Bruce Jackson is an American folklorist, documentary filmmaker, writer, photographer. He is SUNY Distinguished Professor and the James Agee Professor of American Culture at the University at Buffalo. Jackson has edited or authored books published by major university presses. He has also directed and produced five documentary films.
I found this to be a fun read. The first half does a pretty good job introducing the lead character, who is described on the back cover as "an average programmer from upstate New York." He has a lousy job, working for an incompetent boss. He's stuck in a loveless marriage to his TV-addicted wife. He feels oppressed by the financial institutions he's forced to deal with and his finances are in shambles. So he decides to do something about it, using his computer skills.

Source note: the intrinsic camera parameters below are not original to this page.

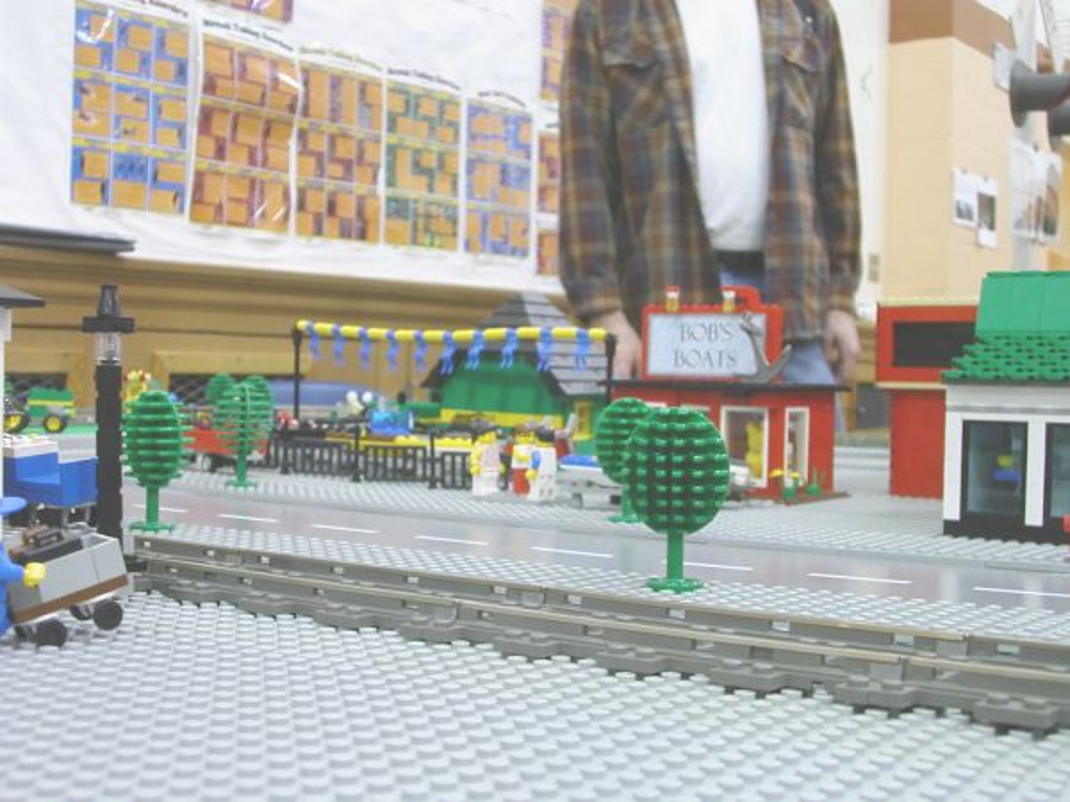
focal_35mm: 49
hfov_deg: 38.9
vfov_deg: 29.7
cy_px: 401
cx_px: 535
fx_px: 1515
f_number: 3.2
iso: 100
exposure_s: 1/8.5
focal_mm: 7.5
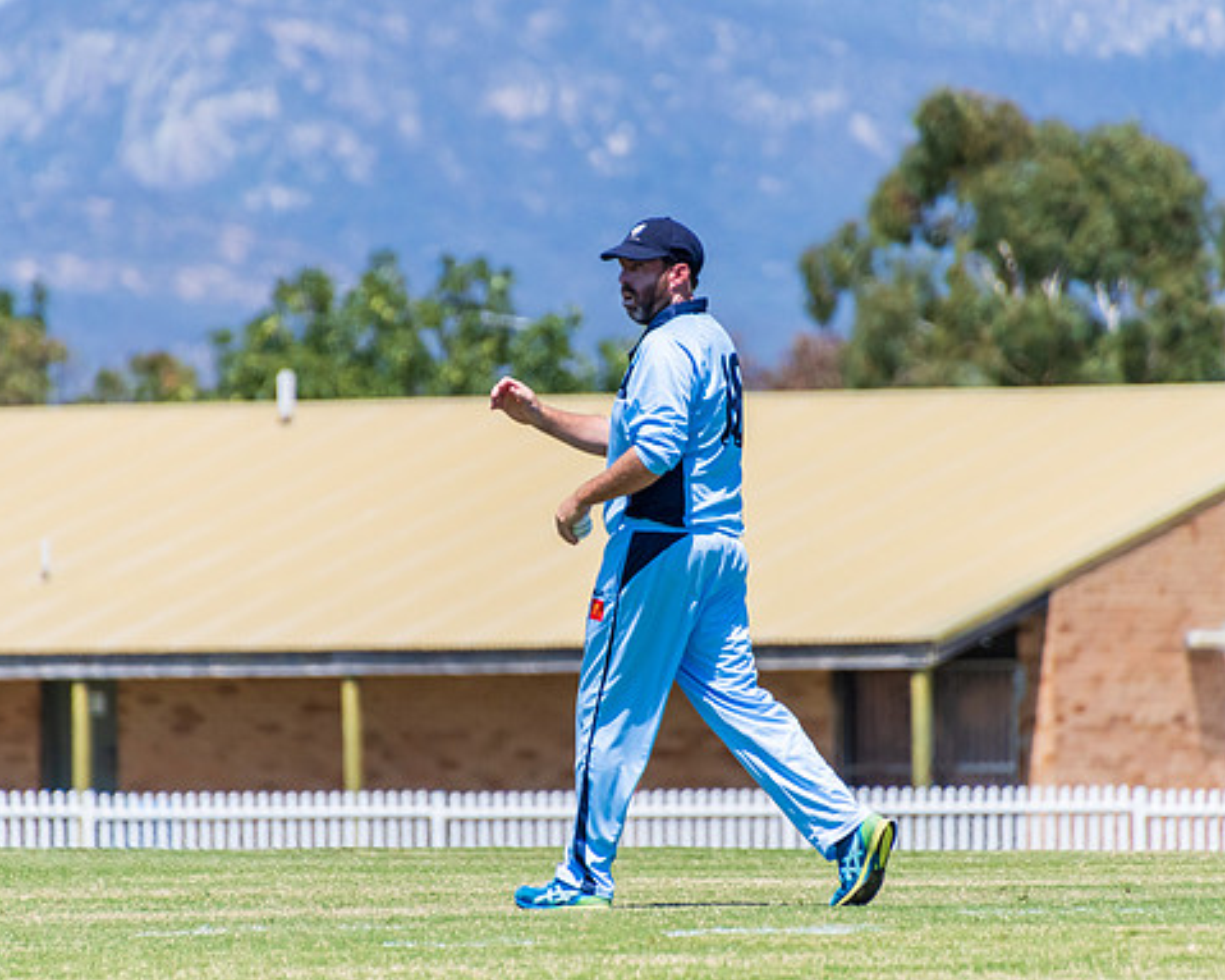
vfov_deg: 2.3
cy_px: 491
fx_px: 24685
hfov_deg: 2.8
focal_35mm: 681
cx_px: 563
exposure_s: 1/3200
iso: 400
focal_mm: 400
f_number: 6.3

Another reviewer wrote that "the author doesn't know much about computers." I preferred to read this as a science-fiction story, with an emphasis on "fiction", at least where the technology was concerned. A lot of that didn't make much sense, but I kind of glossed it as the story carried me along. The book was published in 1979, well before everyone in the world knew of hackers and viruses and cyber-crime, and well before everyone had a personal computer or three in their homes.
The book is no literary classic, but I found it very entertaining.
A worthwhile read for a certain kind of vintage computing nerd. Written in 1979, it's about a hacker, though the term wasn't coined yet, who messes with government and credit card company files in order to help out the Middle Class Man. He accesses remote computers' memory banks (i.e., reels of magnetic tape!) via telephone lines (phone phreaking!!). The author doesn't know much about computers; according to his portrayal, computers seem to have a mind of their own, language-based rather than mathematical. Hilarious to read; horribly written (much use of "neat," much telling rather than showing). Worth a skim, at least.